Exercise:
Provide again, from the entries below, every line from the one containing "pinky pip: (346, 362)" through the one containing "ring mcp: (906, 478)", exactly as written, and no other line.

** Opening Stored data block **

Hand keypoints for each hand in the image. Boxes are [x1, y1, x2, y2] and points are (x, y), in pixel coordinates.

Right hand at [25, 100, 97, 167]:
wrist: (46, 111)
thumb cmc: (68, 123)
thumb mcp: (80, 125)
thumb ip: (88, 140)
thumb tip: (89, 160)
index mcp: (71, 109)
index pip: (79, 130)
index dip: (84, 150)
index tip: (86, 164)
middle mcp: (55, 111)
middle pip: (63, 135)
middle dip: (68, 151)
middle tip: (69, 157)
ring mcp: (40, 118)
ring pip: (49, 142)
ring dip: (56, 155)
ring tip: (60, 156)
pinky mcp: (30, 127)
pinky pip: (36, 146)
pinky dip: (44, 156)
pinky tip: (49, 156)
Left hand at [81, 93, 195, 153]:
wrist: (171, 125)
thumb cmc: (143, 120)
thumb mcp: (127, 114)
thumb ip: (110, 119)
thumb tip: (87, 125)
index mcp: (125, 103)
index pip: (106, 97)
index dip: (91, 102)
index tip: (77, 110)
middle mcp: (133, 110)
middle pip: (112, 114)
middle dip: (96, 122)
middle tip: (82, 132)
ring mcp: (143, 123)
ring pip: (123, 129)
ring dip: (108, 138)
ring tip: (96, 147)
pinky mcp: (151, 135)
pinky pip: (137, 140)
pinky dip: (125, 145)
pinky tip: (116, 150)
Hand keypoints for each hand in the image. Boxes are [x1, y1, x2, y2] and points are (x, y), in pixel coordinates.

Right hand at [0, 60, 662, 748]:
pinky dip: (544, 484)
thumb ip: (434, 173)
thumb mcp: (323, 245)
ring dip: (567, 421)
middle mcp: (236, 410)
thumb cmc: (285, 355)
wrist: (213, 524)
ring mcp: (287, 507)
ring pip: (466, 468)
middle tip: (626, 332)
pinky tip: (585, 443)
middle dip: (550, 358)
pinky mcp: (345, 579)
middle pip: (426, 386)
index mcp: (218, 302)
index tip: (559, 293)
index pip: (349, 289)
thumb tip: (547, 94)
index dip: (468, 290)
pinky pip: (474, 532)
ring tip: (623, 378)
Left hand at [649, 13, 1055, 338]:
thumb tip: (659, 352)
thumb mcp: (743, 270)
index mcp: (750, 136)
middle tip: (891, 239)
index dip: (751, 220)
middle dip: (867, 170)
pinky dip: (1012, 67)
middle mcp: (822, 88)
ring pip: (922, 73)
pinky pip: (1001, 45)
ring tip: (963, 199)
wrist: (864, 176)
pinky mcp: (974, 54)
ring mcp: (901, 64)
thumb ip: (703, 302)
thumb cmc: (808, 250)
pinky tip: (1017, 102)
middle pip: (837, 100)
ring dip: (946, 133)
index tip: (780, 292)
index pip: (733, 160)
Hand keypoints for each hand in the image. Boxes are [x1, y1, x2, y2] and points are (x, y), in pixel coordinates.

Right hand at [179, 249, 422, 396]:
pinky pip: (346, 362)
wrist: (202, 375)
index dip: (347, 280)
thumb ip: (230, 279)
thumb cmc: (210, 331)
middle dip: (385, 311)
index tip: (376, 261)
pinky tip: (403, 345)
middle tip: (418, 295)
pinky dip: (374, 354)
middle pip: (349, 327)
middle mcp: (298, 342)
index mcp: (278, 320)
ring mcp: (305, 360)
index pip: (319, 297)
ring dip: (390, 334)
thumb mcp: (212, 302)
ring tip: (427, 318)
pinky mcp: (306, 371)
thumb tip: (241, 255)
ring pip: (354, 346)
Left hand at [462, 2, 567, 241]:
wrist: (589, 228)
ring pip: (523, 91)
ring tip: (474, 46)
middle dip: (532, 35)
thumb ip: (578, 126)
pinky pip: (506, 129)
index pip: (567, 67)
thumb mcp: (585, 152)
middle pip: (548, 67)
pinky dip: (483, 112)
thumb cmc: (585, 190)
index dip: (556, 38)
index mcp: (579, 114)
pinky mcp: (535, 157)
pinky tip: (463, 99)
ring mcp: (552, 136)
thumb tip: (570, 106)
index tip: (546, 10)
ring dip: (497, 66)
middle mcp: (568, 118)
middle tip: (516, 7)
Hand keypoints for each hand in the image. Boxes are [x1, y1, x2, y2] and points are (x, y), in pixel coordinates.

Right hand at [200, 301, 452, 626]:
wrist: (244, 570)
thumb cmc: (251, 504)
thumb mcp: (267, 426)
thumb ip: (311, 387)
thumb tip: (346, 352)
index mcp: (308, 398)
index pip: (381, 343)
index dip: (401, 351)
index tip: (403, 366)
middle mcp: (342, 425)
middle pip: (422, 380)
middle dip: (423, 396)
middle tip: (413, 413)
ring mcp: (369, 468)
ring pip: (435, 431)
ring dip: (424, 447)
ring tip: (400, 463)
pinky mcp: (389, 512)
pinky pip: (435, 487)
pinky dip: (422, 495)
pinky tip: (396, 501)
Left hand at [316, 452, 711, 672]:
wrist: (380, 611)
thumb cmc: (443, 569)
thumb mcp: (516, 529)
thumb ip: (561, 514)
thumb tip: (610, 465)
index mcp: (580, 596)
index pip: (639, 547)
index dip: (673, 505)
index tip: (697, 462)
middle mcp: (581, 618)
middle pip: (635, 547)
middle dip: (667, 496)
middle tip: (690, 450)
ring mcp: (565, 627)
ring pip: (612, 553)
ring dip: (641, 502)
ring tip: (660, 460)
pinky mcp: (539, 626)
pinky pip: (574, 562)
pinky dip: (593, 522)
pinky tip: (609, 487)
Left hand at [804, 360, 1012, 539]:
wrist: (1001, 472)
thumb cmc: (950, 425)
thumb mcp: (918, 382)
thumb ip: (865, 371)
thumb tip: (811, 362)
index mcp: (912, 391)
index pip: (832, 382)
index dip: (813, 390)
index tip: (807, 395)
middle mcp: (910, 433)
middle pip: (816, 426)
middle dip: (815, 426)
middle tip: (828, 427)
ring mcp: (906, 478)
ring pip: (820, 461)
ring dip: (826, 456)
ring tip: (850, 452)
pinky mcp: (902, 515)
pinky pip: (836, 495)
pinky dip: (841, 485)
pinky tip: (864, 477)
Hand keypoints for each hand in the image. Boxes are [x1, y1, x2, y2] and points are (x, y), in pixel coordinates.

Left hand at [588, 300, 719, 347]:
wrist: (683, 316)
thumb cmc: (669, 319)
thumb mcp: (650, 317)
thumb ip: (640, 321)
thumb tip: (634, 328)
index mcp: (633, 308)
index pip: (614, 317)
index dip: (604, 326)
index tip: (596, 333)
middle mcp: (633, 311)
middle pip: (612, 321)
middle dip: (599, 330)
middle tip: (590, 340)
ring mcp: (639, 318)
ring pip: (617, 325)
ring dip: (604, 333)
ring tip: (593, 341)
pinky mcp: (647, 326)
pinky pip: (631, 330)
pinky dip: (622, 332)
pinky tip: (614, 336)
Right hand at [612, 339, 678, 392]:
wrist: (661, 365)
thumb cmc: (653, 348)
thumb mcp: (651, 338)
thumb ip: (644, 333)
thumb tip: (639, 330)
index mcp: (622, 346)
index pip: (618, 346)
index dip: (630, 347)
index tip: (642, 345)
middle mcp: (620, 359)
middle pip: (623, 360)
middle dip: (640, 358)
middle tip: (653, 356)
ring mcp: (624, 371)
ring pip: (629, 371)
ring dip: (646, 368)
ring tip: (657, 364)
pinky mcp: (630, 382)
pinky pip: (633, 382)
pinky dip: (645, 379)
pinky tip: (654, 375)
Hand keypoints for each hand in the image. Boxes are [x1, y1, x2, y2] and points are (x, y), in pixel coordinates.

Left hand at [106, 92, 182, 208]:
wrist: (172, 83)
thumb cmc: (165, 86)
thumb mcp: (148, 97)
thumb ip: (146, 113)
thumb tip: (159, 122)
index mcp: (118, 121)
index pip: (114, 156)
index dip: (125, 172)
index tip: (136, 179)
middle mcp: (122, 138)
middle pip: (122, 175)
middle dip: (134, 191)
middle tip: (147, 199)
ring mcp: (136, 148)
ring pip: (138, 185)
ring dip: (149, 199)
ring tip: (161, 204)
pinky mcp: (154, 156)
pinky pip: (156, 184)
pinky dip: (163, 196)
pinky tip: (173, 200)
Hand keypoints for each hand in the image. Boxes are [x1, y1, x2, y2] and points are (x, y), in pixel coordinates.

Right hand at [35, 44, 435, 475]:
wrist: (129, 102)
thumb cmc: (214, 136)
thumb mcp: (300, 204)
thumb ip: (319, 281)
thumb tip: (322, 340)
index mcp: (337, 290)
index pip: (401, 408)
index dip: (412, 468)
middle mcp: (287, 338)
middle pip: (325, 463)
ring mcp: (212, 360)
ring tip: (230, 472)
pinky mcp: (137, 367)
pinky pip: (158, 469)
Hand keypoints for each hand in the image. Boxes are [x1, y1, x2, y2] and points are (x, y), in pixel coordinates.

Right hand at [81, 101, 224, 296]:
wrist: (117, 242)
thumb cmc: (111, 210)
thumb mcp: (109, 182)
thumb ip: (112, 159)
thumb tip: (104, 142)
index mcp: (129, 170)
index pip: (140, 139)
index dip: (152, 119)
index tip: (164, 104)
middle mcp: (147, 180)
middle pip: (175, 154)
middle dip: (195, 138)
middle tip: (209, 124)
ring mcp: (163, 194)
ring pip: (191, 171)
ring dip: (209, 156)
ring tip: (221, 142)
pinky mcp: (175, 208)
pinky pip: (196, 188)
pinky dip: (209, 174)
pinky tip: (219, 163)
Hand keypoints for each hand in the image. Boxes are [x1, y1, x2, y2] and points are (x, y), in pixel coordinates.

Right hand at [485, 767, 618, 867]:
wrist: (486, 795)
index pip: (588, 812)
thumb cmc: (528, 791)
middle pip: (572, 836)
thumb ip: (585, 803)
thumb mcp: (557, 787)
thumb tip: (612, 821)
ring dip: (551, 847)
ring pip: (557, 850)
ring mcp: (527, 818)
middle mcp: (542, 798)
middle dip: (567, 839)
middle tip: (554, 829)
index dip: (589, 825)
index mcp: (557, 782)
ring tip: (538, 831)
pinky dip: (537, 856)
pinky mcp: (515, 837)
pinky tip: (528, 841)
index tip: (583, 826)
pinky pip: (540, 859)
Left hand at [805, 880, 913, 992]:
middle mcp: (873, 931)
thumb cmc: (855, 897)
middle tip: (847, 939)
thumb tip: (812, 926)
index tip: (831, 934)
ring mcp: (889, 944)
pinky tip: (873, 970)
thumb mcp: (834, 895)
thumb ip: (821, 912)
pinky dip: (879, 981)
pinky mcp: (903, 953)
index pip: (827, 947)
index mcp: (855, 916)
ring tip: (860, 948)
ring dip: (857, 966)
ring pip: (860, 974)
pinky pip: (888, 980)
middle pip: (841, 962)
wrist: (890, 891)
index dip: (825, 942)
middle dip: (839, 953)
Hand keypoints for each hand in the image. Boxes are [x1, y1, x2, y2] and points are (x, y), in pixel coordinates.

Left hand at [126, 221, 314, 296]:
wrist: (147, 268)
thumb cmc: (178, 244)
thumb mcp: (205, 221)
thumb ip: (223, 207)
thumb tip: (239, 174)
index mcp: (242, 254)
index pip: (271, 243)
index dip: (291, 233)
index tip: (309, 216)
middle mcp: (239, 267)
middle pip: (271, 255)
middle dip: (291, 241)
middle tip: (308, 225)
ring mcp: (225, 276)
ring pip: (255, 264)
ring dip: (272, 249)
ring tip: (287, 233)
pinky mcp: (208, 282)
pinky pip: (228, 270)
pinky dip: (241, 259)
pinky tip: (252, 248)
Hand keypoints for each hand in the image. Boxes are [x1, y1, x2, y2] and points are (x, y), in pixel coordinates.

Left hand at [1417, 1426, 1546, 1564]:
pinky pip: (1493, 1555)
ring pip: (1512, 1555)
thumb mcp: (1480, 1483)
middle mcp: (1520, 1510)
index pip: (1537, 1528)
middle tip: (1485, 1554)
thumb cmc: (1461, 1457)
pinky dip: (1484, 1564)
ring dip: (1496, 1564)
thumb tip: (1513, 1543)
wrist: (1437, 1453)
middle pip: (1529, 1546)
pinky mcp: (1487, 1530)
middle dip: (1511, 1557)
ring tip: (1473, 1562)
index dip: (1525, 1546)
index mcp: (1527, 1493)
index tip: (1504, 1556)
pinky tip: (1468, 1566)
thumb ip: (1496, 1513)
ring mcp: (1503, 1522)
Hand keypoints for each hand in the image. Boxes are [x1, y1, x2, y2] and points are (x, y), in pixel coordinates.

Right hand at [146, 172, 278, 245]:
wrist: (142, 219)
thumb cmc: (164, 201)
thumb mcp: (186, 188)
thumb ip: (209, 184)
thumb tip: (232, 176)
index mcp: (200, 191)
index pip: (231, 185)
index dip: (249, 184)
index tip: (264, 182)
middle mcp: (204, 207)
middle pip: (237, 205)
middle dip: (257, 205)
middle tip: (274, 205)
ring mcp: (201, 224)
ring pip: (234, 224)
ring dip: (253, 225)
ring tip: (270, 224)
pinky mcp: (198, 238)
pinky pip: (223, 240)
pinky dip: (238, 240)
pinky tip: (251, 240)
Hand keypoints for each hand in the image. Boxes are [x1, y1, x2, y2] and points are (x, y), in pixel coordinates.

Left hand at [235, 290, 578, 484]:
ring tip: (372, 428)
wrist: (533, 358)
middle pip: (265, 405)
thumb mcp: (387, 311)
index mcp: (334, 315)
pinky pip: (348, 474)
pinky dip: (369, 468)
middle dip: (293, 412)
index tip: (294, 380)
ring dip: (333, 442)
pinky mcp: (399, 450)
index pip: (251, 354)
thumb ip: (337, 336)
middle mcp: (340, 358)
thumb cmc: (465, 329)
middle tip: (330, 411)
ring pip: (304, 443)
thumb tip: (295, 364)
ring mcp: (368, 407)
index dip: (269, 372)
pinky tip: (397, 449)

** Closing Stored data block **

Result:
pinky pip: (346, 362)
wrist: (202, 375)
index dip: (347, 280)
thumb ip: (230, 279)
thumb cmc: (210, 331)
middle dip: (385, 311)
index tip: (376, 261)
pinky tip: (403, 345)
middle tip: (418, 295)
pinky dip: (374, 354)
middle pip: (349, 327)
middle mcp: (298, 342)
index mcp: (278, 320)
ring mcp: (305, 360)
index pip: (319, 297)
ring dip: (390, 334)
thumb mcp: (212, 302)
ring tip: (427, 318)
pinky mcp: (306, 371)
thumb tip: (241, 255)
ring pip: (354, 346)
Left hand at [462, 2, 567, 241]:
wrist: (589, 228)
ring pip: (523, 91)
ring tip: (474, 46)
middle dip: (532, 35)
thumb ip: (578, 126)
pinky pip: (506, 129)
index pip: (567, 67)
thumb mcp: (585, 152)
middle pip: (548, 67)
pinky dip: (483, 112)
thumb cmc: (585, 190)
index dip: (556, 38)
index mcp: (579, 114)
pinky mcp: (535, 157)
pinky tip: (463, 99)
ring mcp: (552, 136)
thumb tip: (570, 106)
index tip: (546, 10)
ring dip: (497, 66)
middle mcp: (568, 118)
middle tip: (516, 7)
Hand keypoints for each hand in the image. Boxes are [x1, y1, x2, y2] and points are (x, y), in pixel coordinates.

Right hand at [200, 301, 452, 626]:
wrist: (244, 570)
thumb cmc: (251, 504)
thumb mcp: (267, 426)
thumb ip: (311, 387)
thumb tip: (346, 352)
index mcp: (308, 398)
index pip: (381, 343)
index dip: (401, 351)
index tip: (403, 366)
middle mcp: (342, 425)
middle pip: (422, 380)
middle dip: (423, 396)
middle tip: (413, 413)
ring mcp: (369, 468)
ring pip: (435, 431)
ring dip: (424, 447)
ring tip: (400, 463)
pinky mcp: (389, 512)
pinky pip: (435, 487)
pinky dip: (422, 495)
pinky tip: (396, 501)
Left hand at [316, 452, 711, 672]:
wrist: (380, 611)
thumb cmc: (443, 569)
thumb mcp: (516, 529)
thumb ip: (561, 514)
thumb tip: (610, 465)
index mcp: (580, 596)
index pip: (639, 547)
index dip: (673, 505)
index tip: (697, 462)
middle mcp: (581, 618)
middle pip: (635, 547)
middle dip: (667, 496)
middle tip: (690, 450)
ring mcp: (565, 627)
ring pip: (612, 553)
ring dip: (641, 502)
ring tip: (660, 460)
pinky mcp: (539, 626)
pinky pip: (574, 562)
pinky dip: (593, 522)
pinky tip: (609, 487)
Left hand at [804, 360, 1012, 539]:
wrist: (1001, 472)
thumb cmc: (950, 425)
thumb mcp: (918, 382)
thumb ip: (865, 371)
thumb tip: (811, 362)
index mcp: (912, 391)
index pip: (832, 382)
index dip: (813, 390)
index tip: (807, 395)
middle mcp: (910, 433)
middle pip: (816, 426)
middle dip: (815, 426)
middle tip: (828, 427)
ring mcp: (906, 478)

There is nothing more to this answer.